→ EXERCISE GOAL: Copy out the full mailing-list reply on the insufficiency of the txt format below, character for character, headers included.

→ PASSAGE SHOWN:
Re: [xml2rfc] Insufficiency of txt format

Carsten Bormann <cabo@tzi.org> Mon, 01 February 2021 17:21 UTC

Content-Type: text/plain; charset="utf-8"
Mime-Version: 1.0 (Mac OS X Mail 13.4 $3608.120.23.2.4$)
From: Carsten Bormann <cabo@tzi.org>
In-Reply-To: <9739f26c-30d2-7b04-e866-b556c05ce07a@alum.mit.edu>
Date: Mon, 01 Feb 2021 18:21:21 +0100
Cc: xml2rfc@ietf.org
Content-Transfer-Encoding: quoted-printable
Message-Id: <153F2EFE-0450-463C-B9D2-3601CD2F4E4E@tzi.org>
References: <20210130190821.7504E6D02AD4@ary.qy> <fcf04c37-7d63-337f-a434-92bb26aa27cd@alum.mit.edu> <rv7pcs$fv0$1@gal.iecc.com> <9739f26c-30d2-7b04-e866-b556c05ce07a@alum.mit.edu>
To: Paul Kyzivat <pkyzivat@alum.mit.edu>
Archived-At: <https://mailarchive.ietf.org/arch/msg/xml2rfc/njbhZ0n1yv4eG0m_Hob-uxfLtr4>
Subject: Re: [xml2rfc] Insufficiency of txt format
Precedence: list

On 2021-02-01, at 17:34, Paul Kyzivat <pkyzivat@alum.mit.edu> wrote:
> 
> I'll be dead before v2 xml is.

→ DATA SHOWN:
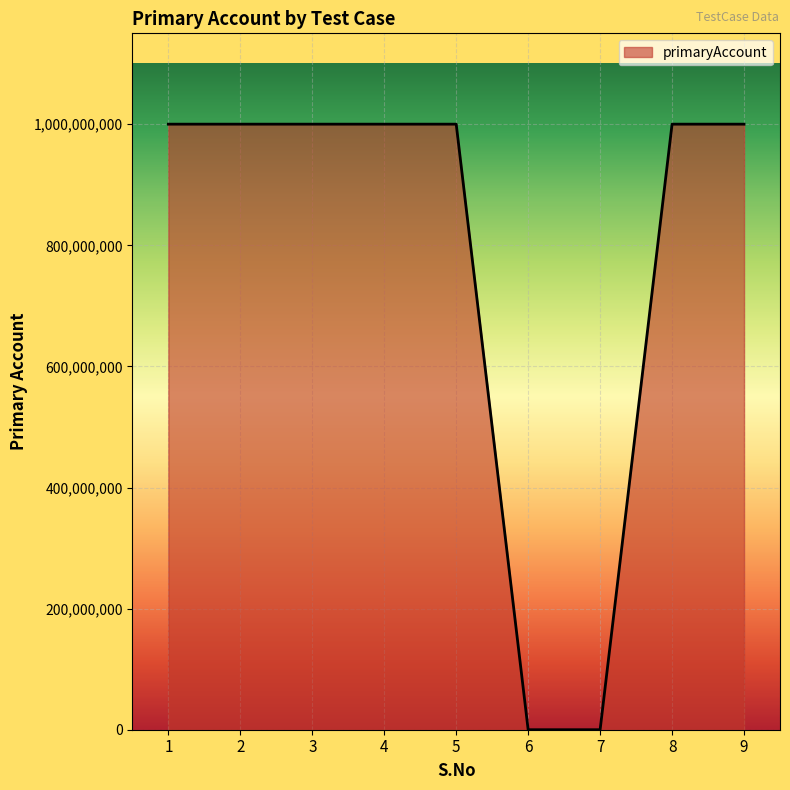

Reading left to right, extract all data points from this chart.

1=1000155094	2=1000155094	3=1000155094	4=1000155094	5=1000155094	6=0	7=0	8=1000155094	9=1000155094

→ EXERCISE SOLUTION:
Re: [xml2rfc] Insufficiency of txt format

Carsten Bormann <cabo@tzi.org> Mon, 01 February 2021 17:21 UTC

Content-Type: text/plain; charset="utf-8"
Mime-Version: 1.0 (Mac OS X Mail 13.4 $3608.120.23.2.4$)
From: Carsten Bormann <cabo@tzi.org>
In-Reply-To: <9739f26c-30d2-7b04-e866-b556c05ce07a@alum.mit.edu>
Date: Mon, 01 Feb 2021 18:21:21 +0100
Cc: xml2rfc@ietf.org
Content-Transfer-Encoding: quoted-printable
Message-Id: <153F2EFE-0450-463C-B9D2-3601CD2F4E4E@tzi.org>
References: <20210130190821.7504E6D02AD4@ary.qy> <fcf04c37-7d63-337f-a434-92bb26aa27cd@alum.mit.edu> <rv7pcs$fv0$1@gal.iecc.com> <9739f26c-30d2-7b04-e866-b556c05ce07a@alum.mit.edu>
To: Paul Kyzivat <pkyzivat@alum.mit.edu>
Archived-At: <https://mailarchive.ietf.org/arch/msg/xml2rfc/njbhZ0n1yv4eG0m_Hob-uxfLtr4>
Subject: Re: [xml2rfc] Insufficiency of txt format
Precedence: list

On 2021-02-01, at 17:34, Paul Kyzivat <pkyzivat@alum.mit.edu> wrote:
> 
> I'll be dead before v2 xml is.